L’illusion du plastique biodégradable est également soulignée dans la revue de Thompson. Comme le rappelle Morales, qui n’a pas participé à ces travaux, « en réalité, beaucoup de ceux qui sont annoncés comme biodégradables se fragmentent en morceaux plus petits ». Et cela a pour conséquence paradoxale que ce que l’on dit plus respectueux de l’environnement est en réalité plus nocif, puisqu’il accélère la décomposition du plastique, facilitant ainsi son ingestion ou son introduction dans les êtres vivants. Depuis 2019, la Commission européenne interdit la fabrication et la commercialisation de plastiques oxobiodégradables, qui dépendent de l’action de l’oxygène pour les décomposer jusqu’à ce qu’ils soient hors de vue humaine, même si le plastique était toujours là.

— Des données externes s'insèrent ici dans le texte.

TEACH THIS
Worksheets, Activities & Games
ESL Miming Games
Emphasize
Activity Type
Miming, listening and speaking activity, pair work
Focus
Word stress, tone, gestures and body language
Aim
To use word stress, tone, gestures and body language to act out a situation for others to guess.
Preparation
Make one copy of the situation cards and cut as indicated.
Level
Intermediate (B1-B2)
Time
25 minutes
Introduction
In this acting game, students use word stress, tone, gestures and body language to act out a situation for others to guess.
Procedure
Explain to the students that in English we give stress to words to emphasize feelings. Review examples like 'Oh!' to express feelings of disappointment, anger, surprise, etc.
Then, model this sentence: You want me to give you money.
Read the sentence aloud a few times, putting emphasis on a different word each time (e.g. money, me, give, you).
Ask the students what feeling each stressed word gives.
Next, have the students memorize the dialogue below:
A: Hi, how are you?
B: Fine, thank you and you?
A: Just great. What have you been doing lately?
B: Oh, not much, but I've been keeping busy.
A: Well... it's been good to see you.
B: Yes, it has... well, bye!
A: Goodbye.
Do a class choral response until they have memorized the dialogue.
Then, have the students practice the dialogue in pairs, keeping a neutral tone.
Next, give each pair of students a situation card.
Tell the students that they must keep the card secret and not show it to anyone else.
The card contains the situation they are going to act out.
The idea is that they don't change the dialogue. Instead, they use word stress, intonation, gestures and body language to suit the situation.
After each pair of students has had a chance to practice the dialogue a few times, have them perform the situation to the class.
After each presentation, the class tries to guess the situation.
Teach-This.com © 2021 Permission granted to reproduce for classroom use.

Thompson et Morales sont tous deux membres de la Coalition des scientifiques pour un traité efficace sur les plastiques. Ils conseillent et font également pression sur les États pour qu’ils réduisent notre dépendance au plastique. “La plupart des mesures rejettent la responsabilité sur les consommateurs, alors que les plus efficaces devraient être situées plus haut, au début de la chaîne”, explique Morales. En novembre, les Nations Unies tiendront peut-être la dernière réunion pour parvenir à un accord mondial contraignant. Le chercheur espagnol cite en exemple le Traité de Montréal sur les CFC, qui interdisait en 1987 la fabrication de gaz CFC, car ils provoquaient le trou dans la couche d’ozone, avec une phase de transition. « Il ne s’agit pas d’éliminer complètement les plastiques, mais d’analyser ce qui est essentiel et ce qui ne l’est pas, de rechercher des alternatives », conclut Morales. Trente ans après cet accord, le trou de la couche d’ozone commence à se combler.